Q1. 棚卸資産についてお聞きします。3月末から6月末にかけて155億円増えておりますが、その内訳としてどういった製品が増えたのかについて教えてください。
A1. 在庫につきましては、円安為替の影響もございますので、前年末から見ますと100億円強くらいの増加となっております。主に、スマートフォン市場向けの2Q以降の販売増を見込んでSAWや二次電池の在庫を積み増しております。
Q2. アメリカのテクノロジーの会社を中心に少しマクロ景気の影響を受けてスローダウンしているという声が聞こえてきます。また、半導体製造装置メーカーもガイダンスを下げていますので、少しそういった産業機器向けのところがスローダウンしているのではないかという懸念が今出ていると思うのですが、各市場の影響についてお聞かせください。
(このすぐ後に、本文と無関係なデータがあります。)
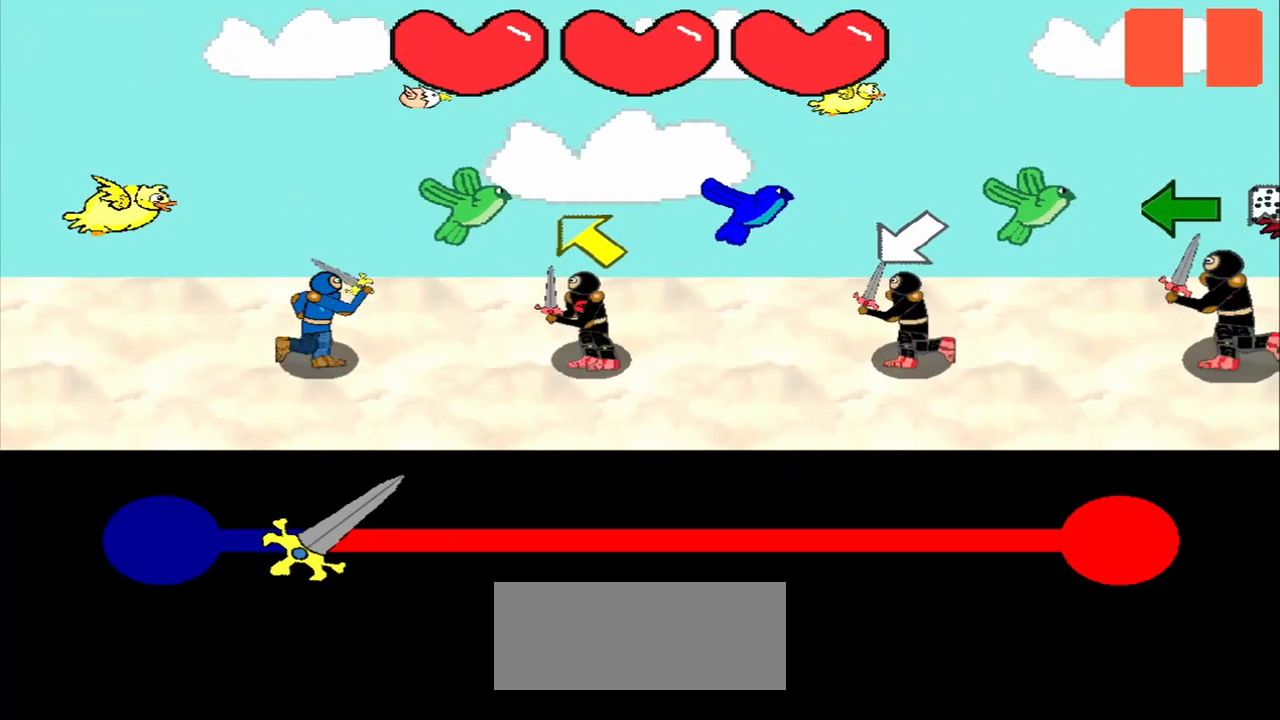
{"dt_ms": 500, "buttons": [], "left_stick": "up-left", "events": []}
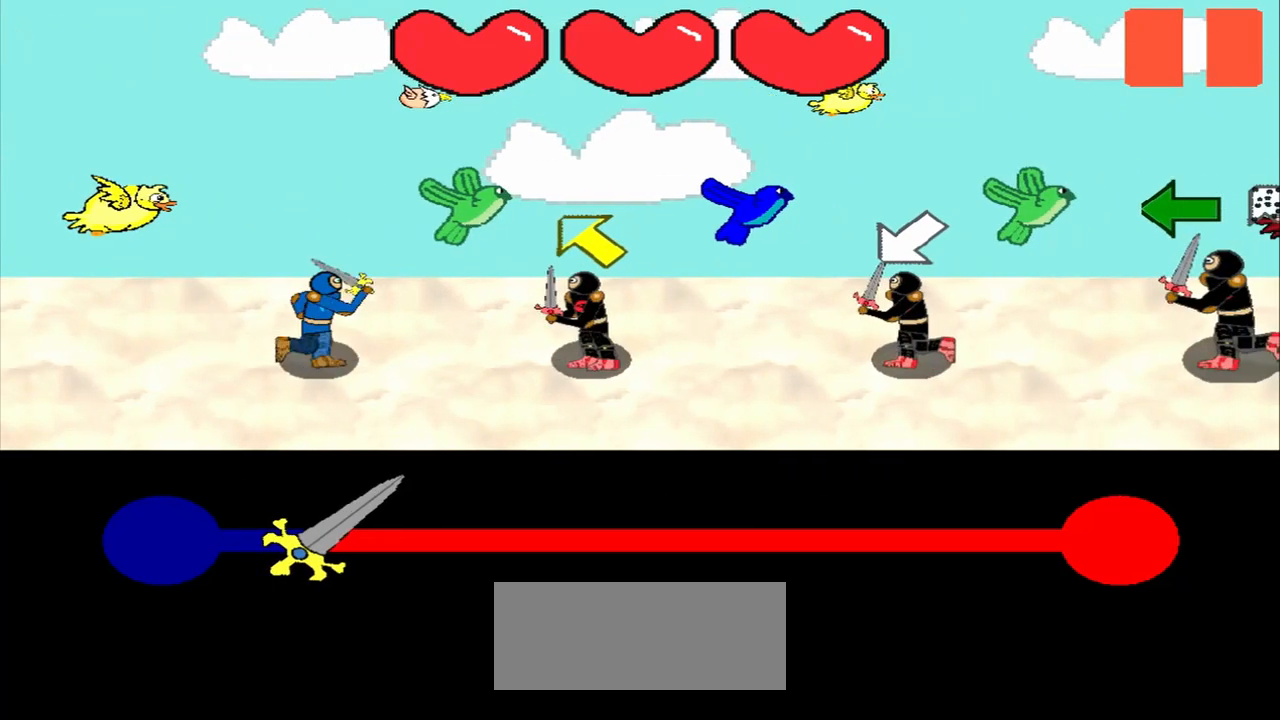
{"dt_ms": 500, "buttons": [], "left_stick": "left", "events": [[125, "left_stick", "left"]]}
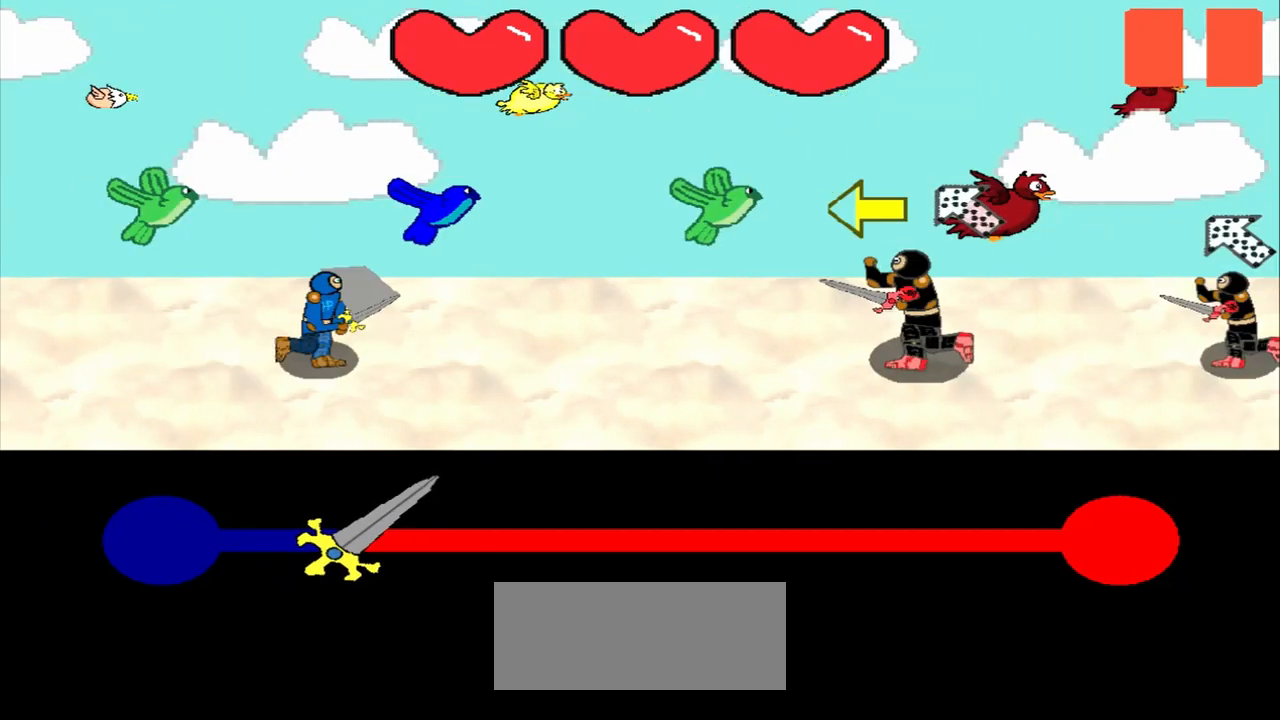
{"dt_ms": 500, "buttons": [], "left_stick": "center"}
A2. 産機関係は若干弱含みで今後推移する可能性もあると思いますが、ICTに関しては、これから米系顧客の新製品が立ち上がってきますので、その分の上乗せが見込める状況でございます。中国はお客様によってそれぞれ状況は若干異なりますが、全体的に見れば今のところ受注状況に大きな変化はございません。自動車関係はエコカー含めて日本の方は生産が伸び悩んでおりますが、ADAS関係で部品の員数は増えていますので、自動車市場向けも受注状況に今のところ変化はございません。強い製品は更に引き合いが来ておりますので、増産を含めて対応してまいります。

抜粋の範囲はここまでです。